### TEXTO FORNECIDO
•••

Por Celso Lungaretti |
Eu tinha 17 anos no mês de maio de 1968 e nem de longe imaginava estar vindo ao meu encontro aquilo que buscava desde o fim do curso ginasial: um rumo diferente para minha vida.
A hora da verdade chegou para mim na transição para o curso Científico, quando me dei conta de que meus objetivos não eram os mesmos dos jovens colegas do Colégio Estadual MMDC, na Mooca, zona leste de São Paulo.
Eles sonhavam com diploma universitário, bom emprego, família pequeno-burguesa padrão, respeitabilidade, segurança, respeito da comunidade. Fariam a felicidade dos seus pais, que tanto almejavam para eles o que não puderam ter, pois era muito difícil a classe média baixa alçar esses voos antes dos anos JK.
Só que, como na música do Raul Seixas, eu achava que tudo aquilo não passava de ouro de tolo e, mais ainda, um saco. Não sabia onde estava a saída dos trilhos já traçados para minha vida, mas a desejava ardentemente. Era isto ou décadas de tédio pela frente.
Por inexperiência, nunca me ocorreu o quanto eu precisaria mudar para recriar-me como uma pessoa diferente, nem quão traumáticas seriam algumas etapas dessa transformação de jovem tímido em aventureiro ousado.
"Acontecimentos se sucediam numa velocidade vertiginosa" |
Quando, em prisões militares do Rio de Janeiro e São Paulo, enfim tive tempo e serenidade para avaliar tudo pelo que passei de maio em diante naquele incandescente 1968, pareceu-me que em algum momento eu me desgarrei do solo e passei a ser carregado pela onda, passando a apenas reagir aos acontecimentos que se sucediam numa velocidade vertiginosa.
Já não importavam as teorizações, linhas políticas e palavras-de-ordem: a dinâmica da luta fazia valer suas prerrogativas, empurrando-me sempre para a frente.

•••

### Registros
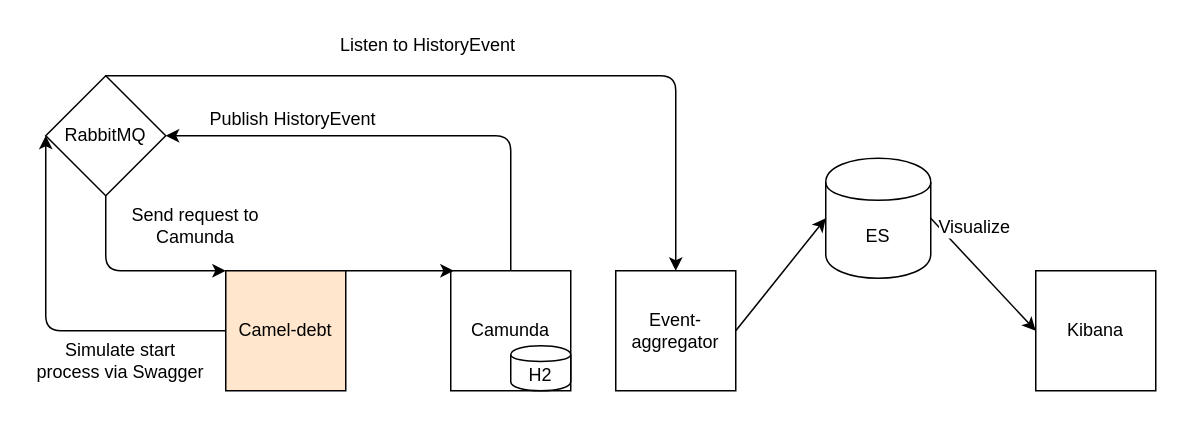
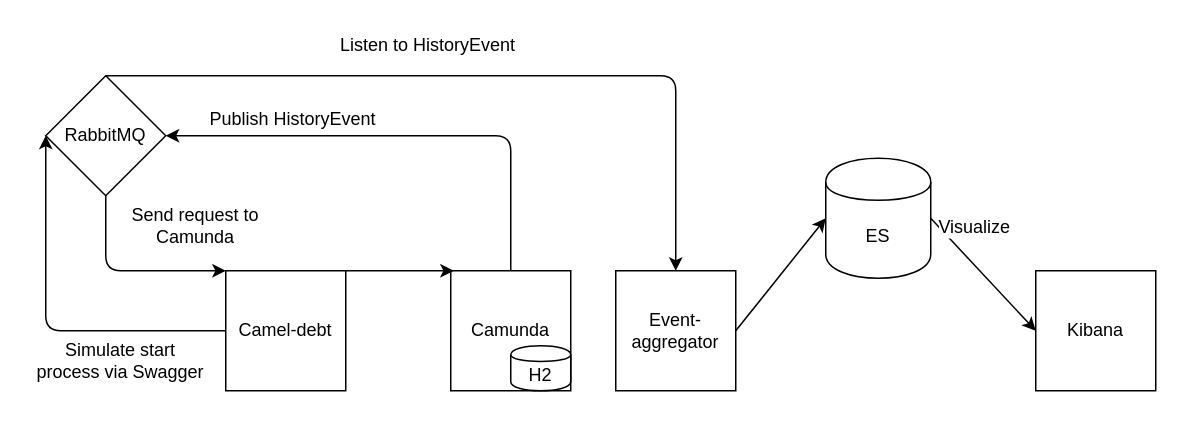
  <mxCell id="0" />
  <mxCell id="1" parent="0" />
- <mxCell id="2" value="Camel-debt" style="whiteSpace=wrap;html=1;aspect=fixed;fillColor=#ffe6cc;" vertex="1" parent="1"><mxGeometry x="150" y="180" width="80" height="80" as="geometry" /></mxCell>
+ <mxCell id="2" value="Camel-debt" style="whiteSpace=wrap;html=1;aspect=fixed;" vertex="1" parent="1"><mxGeometry x="150" y="180" width="80" height="80" as="geometry" /></mxCell>
  <mxCell id="3" value="Camunda" style="whiteSpace=wrap;html=1;aspect=fixed;" vertex="1" parent="1"><mxGeometry x="300" y="180" width="80" height="80" as="geometry" /></mxCell>
  <mxCell id="4" value="RabbitMQ" style="rhombus;whiteSpace=wrap;html=1;" vertex="1" parent="1"><mxGeometry x="30" y="50" width="80" height="80" as="geometry" /></mxCell>
  <mxCell id="5" value="Event-aggregator" style="whiteSpace=wrap;html=1;aspect=fixed;" vertex="1" parent="1"><mxGeometry x="410" y="180" width="80" height="80" as="geometry" /></mxCell>
  <mxCell id="6" value="" style="endArrow=classic;html=1;entryX=0;entryY=0.5;entryDx=0;entryDy=0;exitX=0;exitY=0.5;exitDx=0;exitDy=0;" edge="1" parent="1" source="2" target="4"><mxGeometry width="50" height="50" relative="1" as="geometry"><mxPoint x="250" y="220" as="sourcePoint" /><mxPoint x="120" y="280" as="targetPoint" /><Array as="points"><mxPoint x="30" y="220" /></Array></mxGeometry></mxCell>
  <mxCell id="7" value="Simulate start process via Swagger" style="text;html=1;strokeColor=none;fillColor=none;align=center;verticalAlign=middle;whiteSpace=wrap;rounded=0;" vertex="1" parent="1"><mxGeometry x="20" y="230" width="120" height="20" as="geometry" /></mxCell>
  <mxCell id="8" value="" style="endArrow=classic;html=1;exitX=0.5;exitY=1;exitDx=0;exitDy=0;" edge="1" parent="1" source="4"><mxGeometry width="50" height="50" relative="1" as="geometry"><mxPoint x="20" y="330" as="sourcePoint" /><mxPoint x="150" y="180" as="targetPoint" /><Array as="points"><mxPoint x="70" y="180" /></Array></mxGeometry></mxCell>
  <mxCell id="9" value="Send request to Camunda" style="text;html=1;strokeColor=none;fillColor=none;align=center;verticalAlign=middle;whiteSpace=wrap;rounded=0;" vertex="1" parent="1"><mxGeometry x="80" y="140" width="100" height="20" as="geometry" /></mxCell>
  <mxCell id="10" value="" style="endArrow=classic;html=1;exitX=0.995;exitY=0;exitDx=0;exitDy=0;exitPerimeter=0;entryX=0.025;entryY=0;entryDx=0;entryDy=0;entryPerimeter=0;" edge="1" parent="1" source="2" target="3"><mxGeometry width="50" height="50" relative="1" as="geometry"><mxPoint x="233" y="180" as="sourcePoint" /><mxPoint x="302" y="183" as="targetPoint" /></mxGeometry></mxCell>
  <mxCell id="11" value="H2" style="shape=cylinder;whiteSpace=wrap;html=1;boundedLbl=1;backgroundOutline=1;" vertex="1" parent="1"><mxGeometry x="340" y="230" width="40" height="30" as="geometry" /></mxCell>
  <mxCell id="12" value="ES" style="shape=cylinder;whiteSpace=wrap;html=1;boundedLbl=1;backgroundOutline=1;" vertex="1" parent="1"><mxGeometry x="550" y="105" width="70" height="80" as="geometry" /></mxCell>
  <mxCell id="13" value="" style="endArrow=classic;html=1;entryX=1;entryY=0.5;entryDx=0;entryDy=0;exitX=0.5;exitY=0;exitDx=0;exitDy=0;" edge="1" parent="1" source="3" target="4"><mxGeometry width="50" height="50" relative="1" as="geometry"><mxPoint x="20" y="330" as="sourcePoint" /><mxPoint x="70" y="280" as="targetPoint" /><Array as="points"><mxPoint x="340" y="90" /></Array></mxGeometry></mxCell>
  <mxCell id="14" value="Publish HistoryEvent" style="text;html=1;strokeColor=none;fillColor=none;align=center;verticalAlign=middle;whiteSpace=wrap;rounded=0;" vertex="1" parent="1"><mxGeometry x="130" y="69" width="130" height="20" as="geometry" /></mxCell>
  <mxCell id="15" value="Listen to HistoryEvent" style="text;html=1;strokeColor=none;fillColor=none;align=center;verticalAlign=middle;whiteSpace=wrap;rounded=0;" vertex="1" parent="1"><mxGeometry x="220" y="20" width="130" height="20" as="geometry" /></mxCell>
  <mxCell id="16" value="" style="endArrow=classic;html=1;entryX=0.5;entryY=0;entryDx=0;entryDy=0;exitX=0.5;exitY=0;exitDx=0;exitDy=0;" edge="1" parent="1" source="4" target="5"><mxGeometry width="50" height="50" relative="1" as="geometry"><mxPoint x="20" y="430" as="sourcePoint" /><mxPoint x="70" y="380" as="targetPoint" /><Array as="points"><mxPoint x="450" y="50" /></Array></mxGeometry></mxCell>
  <mxCell id="17" value="" style="endArrow=classic;html=1;exitX=1;exitY=0.5;exitDx=0;exitDy=0;entryX=0;entryY=0.5;entryDx=0;entryDy=0;" edge="1" parent="1" source="5" target="12"><mxGeometry width="50" height="50" relative="1" as="geometry"><mxPoint x="20" y="430" as="sourcePoint" /><mxPoint x="550" y="222" as="targetPoint" /></mxGeometry></mxCell>
  <mxCell id="18" value="" style="endArrow=classic;html=1;exitX=1;exitY=0.5;exitDx=0;exitDy=0;" edge="1" parent="1" source="12"><mxGeometry width="50" height="50" relative="1" as="geometry"><mxPoint x="20" y="330" as="sourcePoint" /><mxPoint x="690" y="220" as="targetPoint" /></mxGeometry></mxCell>
  <mxCell id="19" value="Visualize" style="text;html=1;resizable=0;points=[];align=center;verticalAlign=middle;labelBackgroundColor=#ffffff;" vertex="1" connectable="0" parent="18"><mxGeometry x="-0.582" y="1" relative="1" as="geometry"><mxPoint x="13.5" y="-9" as="offset" /></mxGeometry></mxCell>
  <mxCell id="20" value="Kibana" style="whiteSpace=wrap;html=1;aspect=fixed;" vertex="1" parent="1"><mxGeometry x="690" y="180" width="80" height="80" as="geometry" /></mxCell>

•••

### EXERCÍCIOS
a - De acordo com o relato sobre 1968, em qual colégio estudava quem narra e onde ele ficava?
b - Reproduza palavra por palavra o trecho do relato sobre 1968 que vai de "Por Celso Lungaretti" até "de São Paulo.", incluindo este último.
As entradas não têm nenhuma função nesta atividade.

### RESPOSTAS
a - No Colégio Estadual MMDC, na Mooca, zona leste de São Paulo.

b -
Por Celso Lungaretti |
Eu tinha 17 anos no mês de maio de 1968 e nem de longe imaginava estar vindo ao meu encontro aquilo que buscava desde o fim do curso ginasial: um rumo diferente para minha vida.
A hora da verdade chegou para mim na transição para o curso Científico, quando me dei conta de que meus objetivos não eram os mesmos dos jovens colegas do Colégio Estadual MMDC, na Mooca, zona leste de São Paulo.